[Items from a data source]

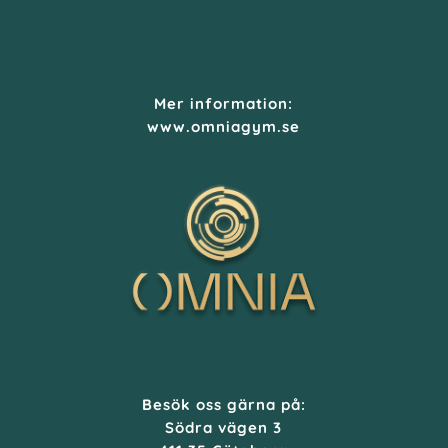
Mer information:
www.omniagym.se
Besök oss gärna på:
Södra vägen 3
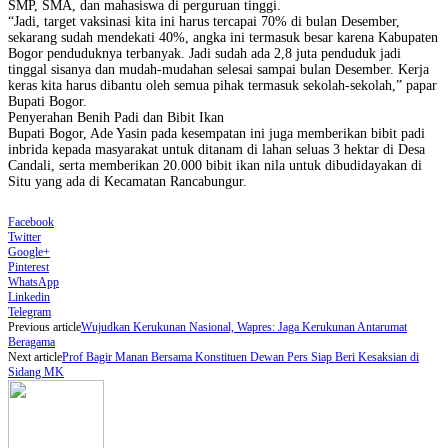
SMP, SMA, dan mahasiswa di perguruan tinggi.
“Jadi, target vaksinasi kita ini harus tercapai 70% di bulan Desember,
sekarang sudah mendekati 40%, angka ini termasuk besar karena Kabupaten
Bogor penduduknya terbanyak. Jadi sudah ada 2,8 juta penduduk jadi
tinggal sisanya dan mudah-mudahan selesai sampai bulan Desember. Kerja
keras kita harus dibantu oleh semua pihak termasuk sekolah-sekolah,” papar
Bupati Bogor.
Penyerahan Benih Padi dan Bibit Ikan
Bupati Bogor, Ade Yasin pada kesempatan ini juga memberikan bibit padi
inbrida kepada masyarakat untuk ditanam di lahan seluas 3 hektar di Desa
Candali, serta memberikan 20.000 bibit ikan nila untuk dibudidayakan di
Situ yang ada di Kecamatan Rancabungur.
Facebook
Twitter
Google+
Pinterest
WhatsApp
Linkedin
Telegram
Previous article
Wujudkan Kerukunan Nasional, Wapres: Jaga Kerukunan Antarumat
Beragama
Next article
Prof Bagir Manan Bersama Konstituen Dewan Pers Siap Beri Kesaksian di
Sidang MK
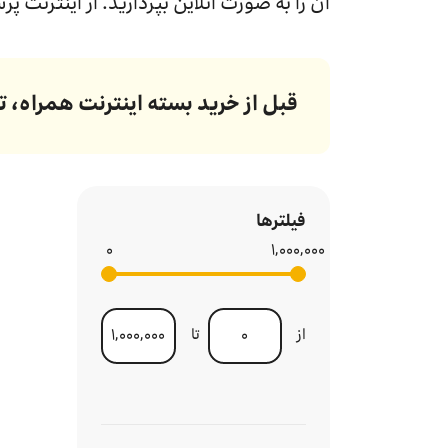
آن را به صورت آنلاین بپردازید. از اینترنت 
قبل از خرید بسته اینترنت همراه، ت
فیلترها
۰
۱,۰۰۰,۰۰۰
از
تا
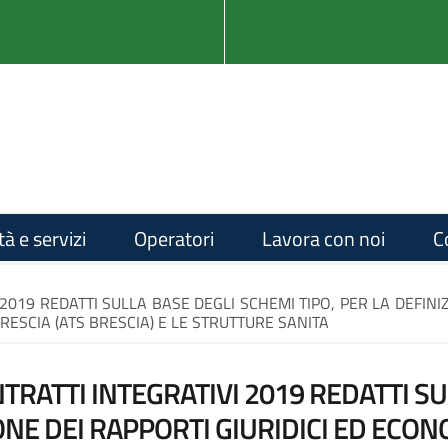
tà e servizi
Operatori
Lavora con noi
C
2019 REDATTI SULLA BASE DEGLI SCHEMI TIPO, PER LA DEFINIZ
BRESCIA (ATS BRESCIA) E LE STRUTTURE SANITA
TRATTI INTEGRATIVI 2019 REDATTI SU
IONE DEI RAPPORTI GIURIDICI ED ECONO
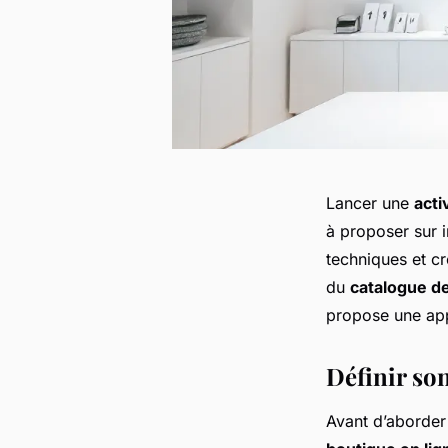
Lancer une
acti
à proposer sur i
techniques et cr
du
catalogue de
propose une ap
Définir son
Avant d’aborder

> Work request
Reproduce the text read from every page in the listing above line for line, without any changes, and leave the pictures out.

> Worked solution
Mer information:
www.omniagym.se
Besök oss gärna på:
Södra vägen 3
SMP, SMA, dan mahasiswa di perguruan tinggi.
“Jadi, target vaksinasi kita ini harus tercapai 70% di bulan Desember,
sekarang sudah mendekati 40%, angka ini termasuk besar karena Kabupaten
Bogor penduduknya terbanyak. Jadi sudah ada 2,8 juta penduduk jadi
tinggal sisanya dan mudah-mudahan selesai sampai bulan Desember. Kerja
keras kita harus dibantu oleh semua pihak termasuk sekolah-sekolah,” papar
Bupati Bogor.
Penyerahan Benih Padi dan Bibit Ikan
Bupati Bogor, Ade Yasin pada kesempatan ini juga memberikan bibit padi
inbrida kepada masyarakat untuk ditanam di lahan seluas 3 hektar di Desa
Candali, serta memberikan 20.000 bibit ikan nila untuk dibudidayakan di
Situ yang ada di Kecamatan Rancabungur.
Facebook
Twitter
Google+
Pinterest
WhatsApp
Linkedin
Telegram
Previous article
Wujudkan Kerukunan Nasional, Wapres: Jaga Kerukunan Antarumat
Beragama
Next article
Prof Bagir Manan Bersama Konstituen Dewan Pers Siap Beri Kesaksian di
Sidang MK
آن را به صورت آنلاین بپردازید. از اینترنت 
قبل از خرید بسته اینترنت همراه، ت
فیلترها
۰
۱,۰۰۰,۰۰۰
از
تا
tà e servizi
Operatori
Lavora con noi
C
2019 REDATTI SULLA BASE DEGLI SCHEMI TIPO, PER LA DEFINIZ
BRESCIA (ATS BRESCIA) E LE STRUTTURE SANITA
TRATTI INTEGRATIVI 2019 REDATTI SU
IONE DEI RAPPORTI GIURIDICI ED ECONO
Lancer une
acti
à proposer sur i
techniques et cr
du
catalogue de
propose une ap
Définir son
Avant d’aborder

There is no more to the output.